TEXT PASSAGE –
Final Result: CE = 0.772 — Very Poor Weldability. Mandatory preheat 400°F (204°C). Low-hydrogen process only (E7018-H4). Controlled interpass temperature. PWHT at 1100–1150°F after welding. Do not allow joint to cool below preheat temperature during multi-pass welding.

Quick Answer: What does the Carbon Equivalent tell me about weldability?

CE = C + Mn/6 + (Cr+Mo+V)/5 + (Ni+Cu)/15. The result predicts martensite risk and preheat requirements. Example: 4140 chromoly plate (C=0.40%, Mn=0.85%, Cr=0.95%, Mo=0.20%) → CE = 0.40 + 0.142 + 0.230 = 0.772 — Very Poor Weldability. Requires 400°F (204°C) preheat, E7018-H4 low-hydrogen electrode, controlled interpass temperature, and post-weld heat treatment (PWHT). Compare: A36 mild steel (CE ~0.40) can often be welded without preheat. Enter your MTR chemistry above to get your CE and preheat zone instantly.

Carbon Equivalent Weldability Zones — Quick Reference

Enter your MTR chemistry above and compare your CE result to this table. Preheat temperatures are for plate thickness > 3/4 inch per AWS D1.1. Always follow the project WPS — these are guideline values.

CE Range Weldability Min Preheat Electrode Required Typical Steels
< 0.35ExcellentNone (32°F+)Any processA36, A572 Gr 36, mild steel
0.35–0.40Good50–100°F (10–38°C)Low-H preferredA572 Gr 50, A992 W-shapes
0.40–0.45Fair150°F (66°C)E7018-H8 minimumA572 Gr 60, heavy A36 plate
0.45–0.60Poor200–300°F (93–149°C)E7018-H4 only4130, A514, HY-80
> 0.60Very Poor300–400°F (149–204°C)E7018-H4 + PWHT required4140, P91, tool steels
For modern low-carbon HSLA pipeline steels (API 5L X70/X80, C < 0.12%), use the Pcm formula instead: Pcm = C + Si/30 + (Mn+Cr+Cu)/20 + Ni/60 + Mo/15 + V/10 + 5B. TMCP pipeline steels have Pcm ~0.17–0.22 — far more weldable than IIW CE would predict.

Pro Tips & Common Carbon Equivalent Mistakes

Do This

  • Always use the actual MTR (mill test report) heat chemistry, not the grade’s spec maximum — the difference can swing your CE decision on preheat. ASTM A572 Grade 50 allows C=0.23% max by spec. Actual mill chemistry might read C=0.15% — giving a CE 0.08 lower. Using spec maxima over-preheats (wasted cost). Using actual chemistry without checking could under-preheat (cracking risk on remelted heats near the spec limit). Always pull the MTR for the actual heat number stamped on the plate.

SUPPLIED INFORMATION –
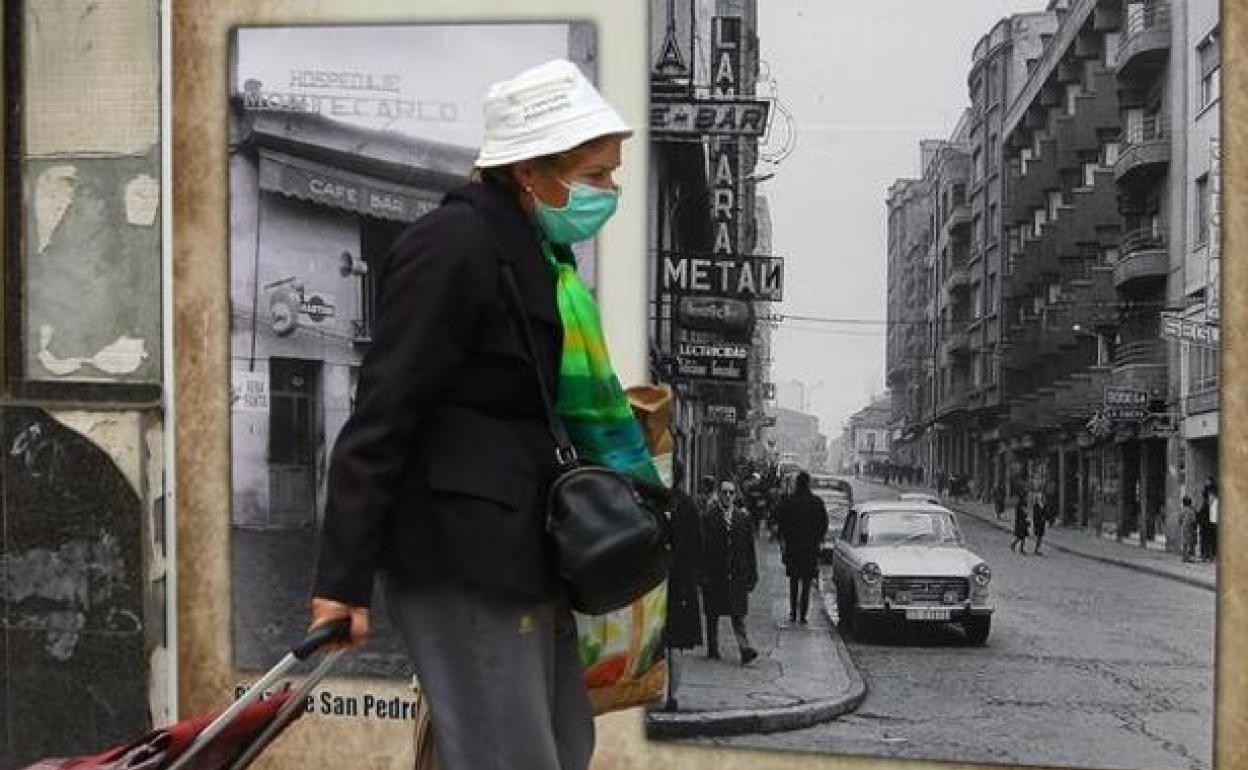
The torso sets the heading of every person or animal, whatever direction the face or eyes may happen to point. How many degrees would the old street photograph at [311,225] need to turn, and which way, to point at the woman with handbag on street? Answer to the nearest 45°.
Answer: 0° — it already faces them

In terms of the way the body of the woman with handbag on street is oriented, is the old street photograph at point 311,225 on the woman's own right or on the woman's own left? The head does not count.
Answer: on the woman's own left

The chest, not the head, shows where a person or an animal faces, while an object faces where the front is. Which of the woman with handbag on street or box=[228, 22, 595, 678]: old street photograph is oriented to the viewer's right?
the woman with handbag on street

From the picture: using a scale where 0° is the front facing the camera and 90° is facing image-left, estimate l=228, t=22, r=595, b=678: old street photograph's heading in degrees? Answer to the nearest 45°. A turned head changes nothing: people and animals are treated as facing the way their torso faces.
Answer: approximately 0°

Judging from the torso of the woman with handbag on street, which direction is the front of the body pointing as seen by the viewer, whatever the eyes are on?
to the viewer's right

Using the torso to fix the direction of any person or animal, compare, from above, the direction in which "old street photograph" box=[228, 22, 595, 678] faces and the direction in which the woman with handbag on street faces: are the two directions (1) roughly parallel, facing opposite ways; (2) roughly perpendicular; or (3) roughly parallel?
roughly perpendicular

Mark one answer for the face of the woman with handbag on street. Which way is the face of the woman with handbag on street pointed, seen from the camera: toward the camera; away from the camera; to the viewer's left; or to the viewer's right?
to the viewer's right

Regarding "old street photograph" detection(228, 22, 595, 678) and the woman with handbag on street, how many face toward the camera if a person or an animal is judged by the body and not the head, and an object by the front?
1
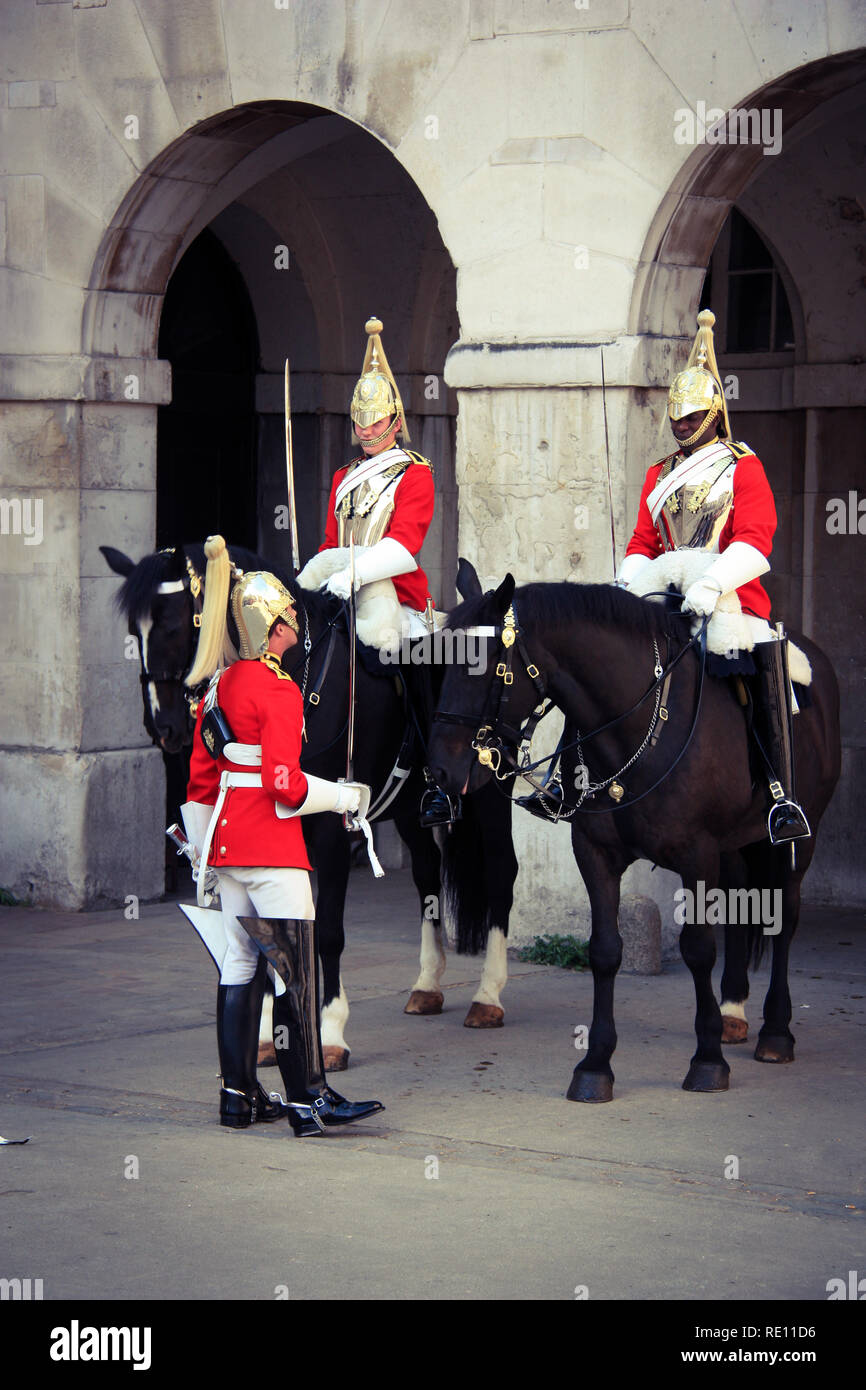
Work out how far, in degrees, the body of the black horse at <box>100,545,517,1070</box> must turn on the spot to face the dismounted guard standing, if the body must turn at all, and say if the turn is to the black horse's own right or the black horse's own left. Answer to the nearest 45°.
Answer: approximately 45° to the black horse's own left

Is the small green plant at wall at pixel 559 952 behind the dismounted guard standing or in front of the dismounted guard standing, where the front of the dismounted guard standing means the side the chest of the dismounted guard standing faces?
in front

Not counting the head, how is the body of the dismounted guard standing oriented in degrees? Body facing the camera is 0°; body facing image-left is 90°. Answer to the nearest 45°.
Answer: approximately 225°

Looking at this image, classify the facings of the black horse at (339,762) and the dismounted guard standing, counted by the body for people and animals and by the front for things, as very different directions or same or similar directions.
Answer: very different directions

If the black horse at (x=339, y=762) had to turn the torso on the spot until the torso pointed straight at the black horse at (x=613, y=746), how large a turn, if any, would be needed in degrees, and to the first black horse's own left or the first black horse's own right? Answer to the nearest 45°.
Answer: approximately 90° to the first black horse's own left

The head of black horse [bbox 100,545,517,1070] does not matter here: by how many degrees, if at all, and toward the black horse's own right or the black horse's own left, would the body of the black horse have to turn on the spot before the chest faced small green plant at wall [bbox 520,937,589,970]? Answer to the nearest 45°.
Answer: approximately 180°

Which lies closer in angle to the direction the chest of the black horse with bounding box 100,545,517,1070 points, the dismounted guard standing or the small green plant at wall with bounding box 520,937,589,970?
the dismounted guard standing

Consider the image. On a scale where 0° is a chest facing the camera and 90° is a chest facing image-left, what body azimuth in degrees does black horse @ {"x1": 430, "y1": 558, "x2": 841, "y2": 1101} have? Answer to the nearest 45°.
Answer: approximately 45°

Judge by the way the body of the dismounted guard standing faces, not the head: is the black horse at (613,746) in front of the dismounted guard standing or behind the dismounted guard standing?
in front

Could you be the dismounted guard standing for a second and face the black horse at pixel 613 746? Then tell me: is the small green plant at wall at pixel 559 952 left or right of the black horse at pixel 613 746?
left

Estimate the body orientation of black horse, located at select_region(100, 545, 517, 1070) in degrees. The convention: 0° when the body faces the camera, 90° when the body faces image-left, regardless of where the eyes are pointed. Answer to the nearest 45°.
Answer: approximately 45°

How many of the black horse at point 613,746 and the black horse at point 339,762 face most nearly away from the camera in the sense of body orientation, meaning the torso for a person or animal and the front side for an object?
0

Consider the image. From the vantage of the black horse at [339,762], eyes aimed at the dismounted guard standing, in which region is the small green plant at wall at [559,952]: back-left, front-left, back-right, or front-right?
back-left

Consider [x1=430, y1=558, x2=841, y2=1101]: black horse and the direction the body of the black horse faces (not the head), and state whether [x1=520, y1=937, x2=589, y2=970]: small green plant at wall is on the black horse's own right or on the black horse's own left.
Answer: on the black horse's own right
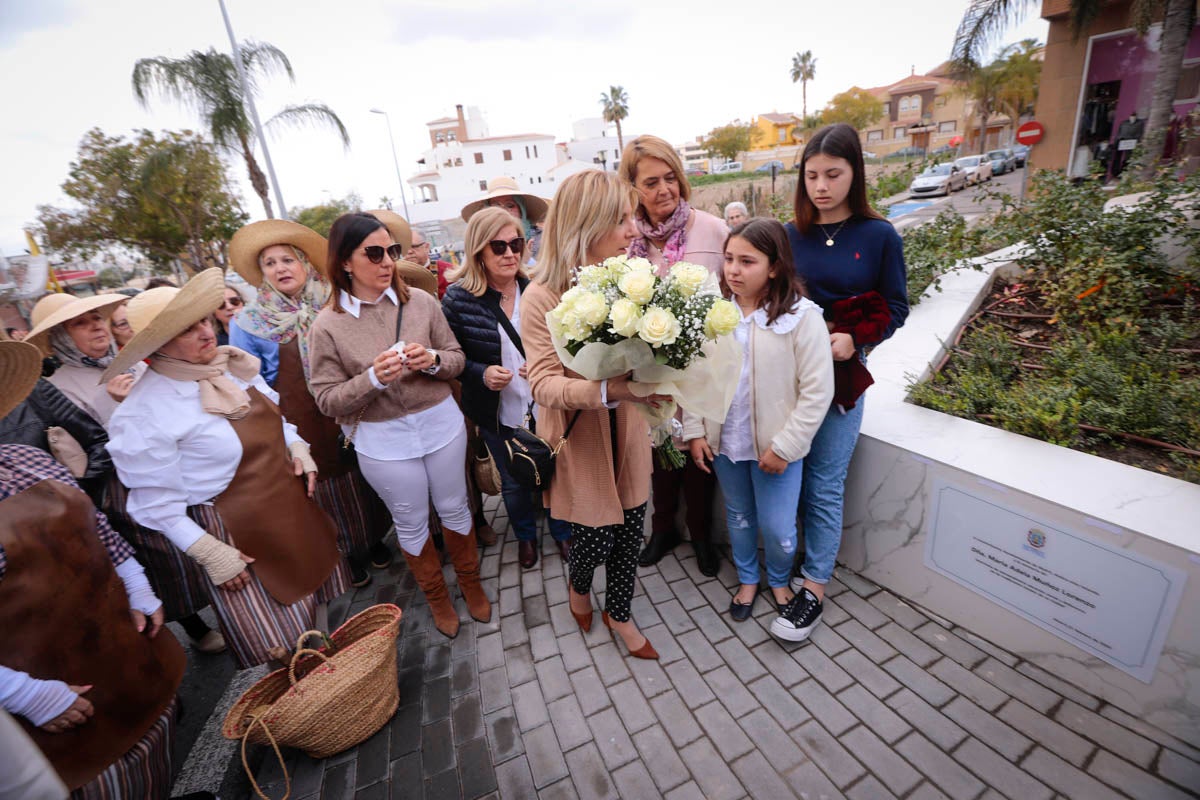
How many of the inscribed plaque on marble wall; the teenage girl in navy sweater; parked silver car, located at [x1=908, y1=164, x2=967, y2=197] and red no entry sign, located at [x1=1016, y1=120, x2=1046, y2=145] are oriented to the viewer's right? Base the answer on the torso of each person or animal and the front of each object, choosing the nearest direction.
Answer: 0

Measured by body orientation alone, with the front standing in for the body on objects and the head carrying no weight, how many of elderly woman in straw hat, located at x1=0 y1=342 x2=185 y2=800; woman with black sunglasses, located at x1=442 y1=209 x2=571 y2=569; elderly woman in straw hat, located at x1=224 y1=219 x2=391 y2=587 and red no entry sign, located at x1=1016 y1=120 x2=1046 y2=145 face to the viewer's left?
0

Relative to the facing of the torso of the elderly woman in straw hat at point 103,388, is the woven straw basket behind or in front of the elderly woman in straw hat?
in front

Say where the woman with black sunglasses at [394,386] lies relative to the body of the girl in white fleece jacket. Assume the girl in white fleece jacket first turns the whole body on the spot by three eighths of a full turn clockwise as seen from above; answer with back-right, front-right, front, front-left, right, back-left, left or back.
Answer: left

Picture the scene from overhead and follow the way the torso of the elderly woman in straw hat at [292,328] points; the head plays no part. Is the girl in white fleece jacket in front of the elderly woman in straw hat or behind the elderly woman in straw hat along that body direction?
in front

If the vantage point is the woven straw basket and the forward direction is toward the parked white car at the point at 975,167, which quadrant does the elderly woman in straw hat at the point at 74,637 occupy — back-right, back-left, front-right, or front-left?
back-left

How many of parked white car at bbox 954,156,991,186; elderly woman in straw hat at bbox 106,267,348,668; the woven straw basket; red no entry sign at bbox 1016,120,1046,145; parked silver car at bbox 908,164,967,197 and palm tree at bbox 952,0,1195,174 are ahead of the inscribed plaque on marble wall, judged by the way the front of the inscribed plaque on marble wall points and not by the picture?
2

QUESTIONS ON THE MATERIAL –
A – According to the carbon equivalent page, what Pcm range do TMCP pipeline steels have?
B – Copy the stretch of the carbon equivalent page from "Quick Answer: What" through "preheat zone instantly.".

PER-TASK OUTPUTS –
A – About 0.17–0.22.

B –
Quick Answer: What does the Carbon Equivalent tell me about weldability?

CE = C + Mn/6 + (Cr+Mo+V)/5 + (Ni+Cu)/15. The result predicts martensite risk and preheat requirements. Example: 4140 chromoly plate (C=0.40%, Mn=0.85%, Cr=0.95%, Mo=0.20%) → CE = 0.40 + 0.142 + 0.230 = 0.772 — Very Poor Weldability. Requires 400°F (204°C) preheat, E7018-H4 low-hydrogen electrode, controlled interpass temperature, and post-weld heat treatment (PWHT). Compare: A36 mild steel (CE ~0.40) can often be welded without preheat. Enter your MTR chemistry above to get your CE and preheat zone instantly.